JPASSOCIATES - Weekly Chart July 2007 - Nov 2010
JPASSOCIATES is from the cement, construction and infrastructure sector. The stock's high and the low during the period were 340 and 31 respectively. The last close was at 106.
Common Patterns
Now, let's check whether any similarities are seen in the stock price charts of this random sample of Nifty stocks. The first pattern is that all these stocks lost 85 to 94 % of their peak prices at their bear market lows. RCOM, which made a new low on last Friday, is quoting at just 15 % percent of it's all time high. UNITECH's bear market low was just 4 % of it's high. ( Or simply put, the stock lost 96 % of value in the journey from it's high to the bear market low. ) The second pattern is that all these stocks are still laggards and have not participated in the new rally. The third pattern is that even after the customary dead cat bounces, these stocks were trading in ranges during the recent rally. The last pattern is that these stocks are still at the receiving end of the bear fury, at the first sign of correction in the markets. The key take away from this discussion is that stocks which were never fancied by the investors in a boom may perform better in the next boom than the popular stocks of a busted boom. These popular stocks may take a long time to recoup the losses and may continue to under perform.
It is said that all asset price booms or bull markets start with a reason but what kills them is the speculative excesses at the peaks. Near the end of the boom, all kinds of new investors are attracted to the scene and they suffer the most when the boom busts. In such booms, the participant companies and industries normally overextend their businesses on the back of new found false confidence and the cheaply available capital. At the first sign of the trouble, all these sources of capital dries up and it may take a long time for them to recover. This further leads to business restructuring and poor performances in the near future. ( And also scams in the Indian context !!! ).

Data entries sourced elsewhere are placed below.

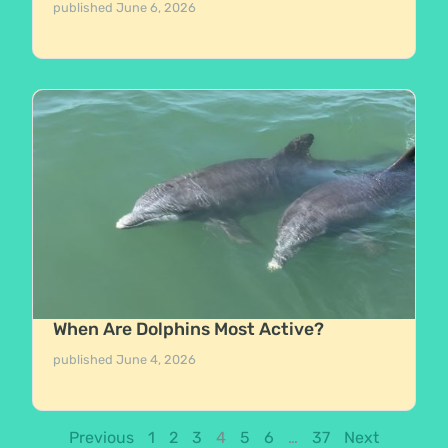
published
June 6, 2026
When Are Dolphins Most Active?
published
June 4, 2026
Previous
1
2
3
4
5
6
…
37
Next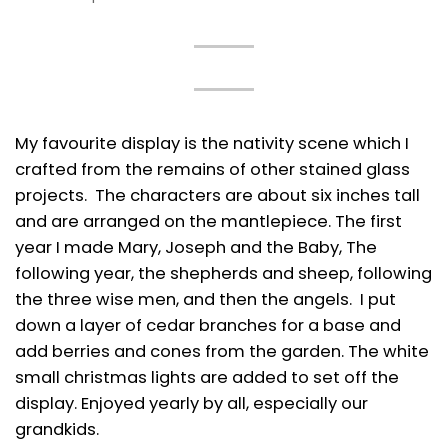
My favourite display is the nativity scene which I
crafted from the remains of other stained glass
projects. The characters are about six inches tall
and are arranged on the mantlepiece. The first
year I made Mary, Joseph and the Baby, The
following year, the shepherds and sheep, following
the three wise men, and then the angels. I put
down a layer of cedar branches for a base and
add berries and cones from the garden. The white
small christmas lights are added to set off the
display. Enjoyed yearly by all, especially our
grandkids.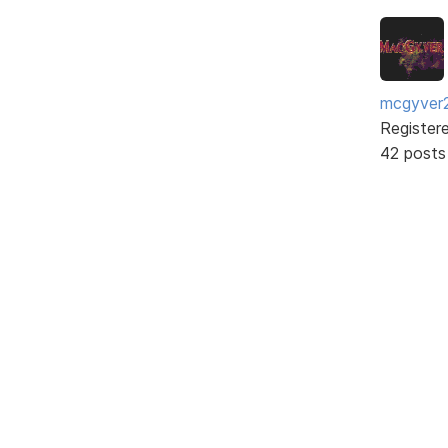
mcgyver
Register
42 posts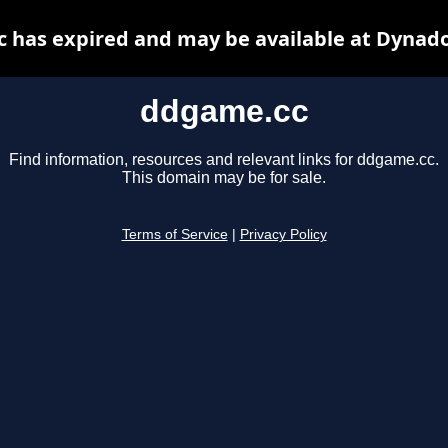
 has expired and may be available at Dynado
ddgame.cc
Find information, resources and relevant links for ddgame.cc.
This domain may be for sale.
Terms of Service
|
Privacy Policy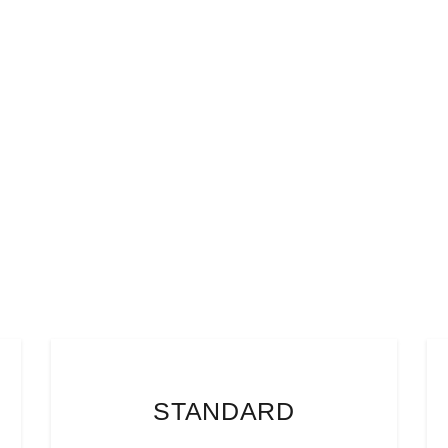
STANDARD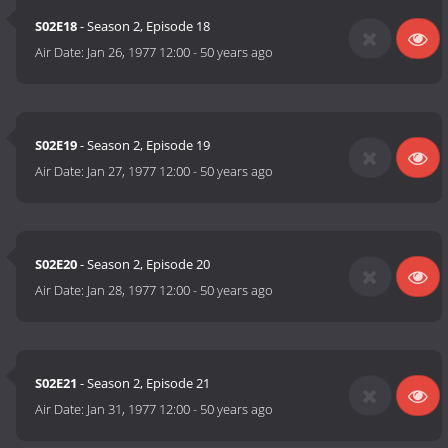
S02E18
- Season 2, Episode 18
Air Date:
Jan 26, 1977 12:00
-
50 years ago
S02E19
- Season 2, Episode 19
Air Date:
Jan 27, 1977 12:00
-
50 years ago
S02E20
- Season 2, Episode 20
Air Date:
Jan 28, 1977 12:00
-
50 years ago
S02E21
- Season 2, Episode 21
Air Date:
Jan 31, 1977 12:00
-
50 years ago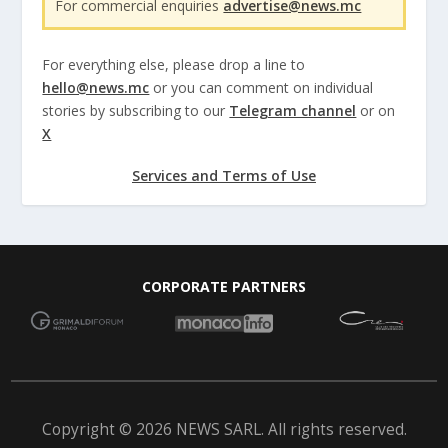
For commercial enquiries
advertise@news.mc
For everything else, please drop a line to
hello@news.mc
or you can comment on individual
stories by subscribing to our
Telegram channel
or on
X
Services and Terms of Use
CORPORATE PARTNERS
Copyright © 2026 NEWS SARL. All rights reserved.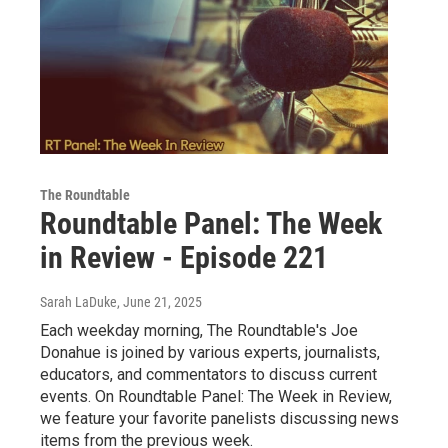
The Roundtable
Roundtable Panel: The Week
in Review - Episode 221
Sarah LaDuke
, June 21, 2025
Each weekday morning, The Roundtable's Joe
Donahue is joined by various experts, journalists,
educators, and commentators to discuss current
events. On Roundtable Panel: The Week in Review,
we feature your favorite panelists discussing news
items from the previous week.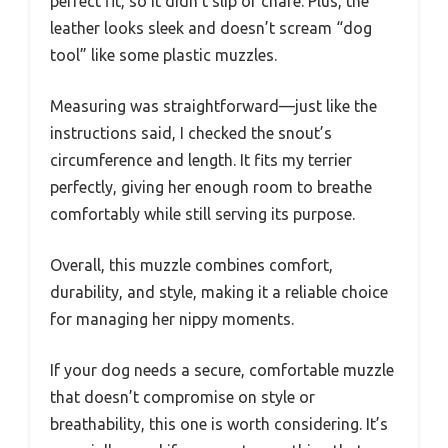
perfect fit, so it didn’t slip or chafe. Plus, the
leather looks sleek and doesn’t scream “dog
tool” like some plastic muzzles.
Measuring was straightforward—just like the
instructions said, I checked the snout’s
circumference and length. It fits my terrier
perfectly, giving her enough room to breathe
comfortably while still serving its purpose.
Overall, this muzzle combines comfort,
durability, and style, making it a reliable choice
for managing her nippy moments.
If your dog needs a secure, comfortable muzzle
that doesn’t compromise on style or
breathability, this one is worth considering. It’s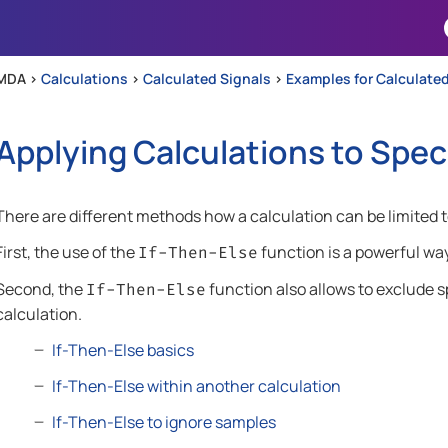
Skip To Main Content
MDA >
Calculations
>
Calculated Signals
>
Examples for Calculated
Applying Calculations to Spec
There are different methods how a calculation can be limited t
First, the use of the
function is a powerful way
If-Then-Else
Second, the
function also allows to exclude s
If-Then-Else
calculation.
If-Then-Else basics
If-Then-Else within another calculation
If-Then-Else to ignore samples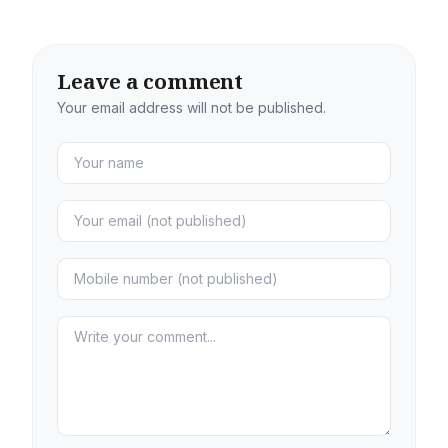
Leave a comment
Your email address will not be published.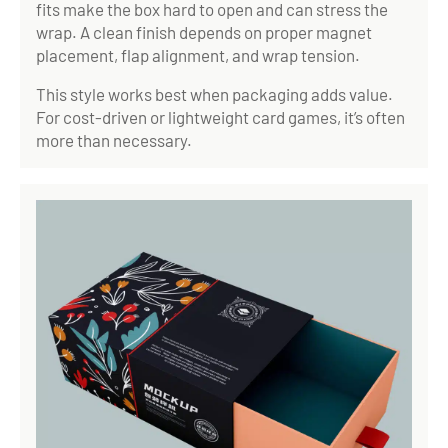
fits make the box hard to open and can stress the
wrap. A clean finish depends on proper magnet
placement, flap alignment, and wrap tension.
This style works best when packaging adds value.
For cost-driven or lightweight card games, it’s often
more than necessary.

However, these kinds of after effects of speculative excesses are not just limited to just companies and industries. These apply to even to the big economies of nations and the whole world. It takes a long time to solve the problems of overextended companies or economies. The present problems faced by Ireland is just one example. Let's now check out some charts of major stock indices which went through the boom bust process to understand long term effects of speculative bubbles.
Dow Jones Industrial Average - Monthly Chart - Years 1928 to 1942
The above chart covers a period of around 13 years and shows the effects of great crash of 1929-1930 from which the US economy escaped only with the help of the second world war related demand and reconstruction.
Nikkei 225 - Monthly Chart - 1984 to 2010
Japanese economy went through an export lead asset price boom in the Eighties. As seen in the chart, the Nikkei index and the Japanese economy are yet to recover from the slump which followed the bust.
All these charts show the risks involved with the equity investing. Even those investors who might have used index investing, instead of directly investing in stocks, would have made losses had they invested in Dow or Nikkei during the sample period, even after holding on to their investments for a ten year period. Normally, investors hear only the sunny side of the investment theory. These charts are proof that stock investments should be made carefully and also that asset price booms of the speculative variety does more harm than what is being commonly understood.
Cheers and Prosperous Investing !!!
Keywords : Asset Price Booms. Booms and Busts, Speculative Excesses, Stock Investing, Index Investing, Equity Risk etc.